What the task requires:
Among the entries below, find the lines with the word "requirements" and copy them.

Provided data:
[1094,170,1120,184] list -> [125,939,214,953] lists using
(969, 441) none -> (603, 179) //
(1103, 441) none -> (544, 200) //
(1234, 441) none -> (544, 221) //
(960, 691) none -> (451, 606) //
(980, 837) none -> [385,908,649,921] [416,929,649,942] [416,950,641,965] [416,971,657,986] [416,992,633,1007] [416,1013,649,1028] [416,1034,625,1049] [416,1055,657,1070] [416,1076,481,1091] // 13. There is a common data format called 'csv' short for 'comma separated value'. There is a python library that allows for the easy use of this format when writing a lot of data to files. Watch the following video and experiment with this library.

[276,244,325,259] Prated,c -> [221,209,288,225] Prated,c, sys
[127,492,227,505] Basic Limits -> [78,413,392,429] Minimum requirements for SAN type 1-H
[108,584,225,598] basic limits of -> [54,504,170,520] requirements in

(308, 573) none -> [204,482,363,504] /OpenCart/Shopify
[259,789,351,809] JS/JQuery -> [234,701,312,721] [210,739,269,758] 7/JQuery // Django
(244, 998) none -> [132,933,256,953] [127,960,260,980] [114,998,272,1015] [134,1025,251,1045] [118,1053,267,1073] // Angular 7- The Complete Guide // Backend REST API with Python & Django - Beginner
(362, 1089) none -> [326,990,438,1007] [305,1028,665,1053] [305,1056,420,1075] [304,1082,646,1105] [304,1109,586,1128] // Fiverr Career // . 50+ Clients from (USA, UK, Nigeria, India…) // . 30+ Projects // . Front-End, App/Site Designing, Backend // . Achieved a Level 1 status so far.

Exercise output:
[127,492,227,505] Basic Limits -> [78,413,392,429] Minimum requirements for SAN type 1-H
[108,584,225,598] basic limits of -> [54,504,170,520] requirements in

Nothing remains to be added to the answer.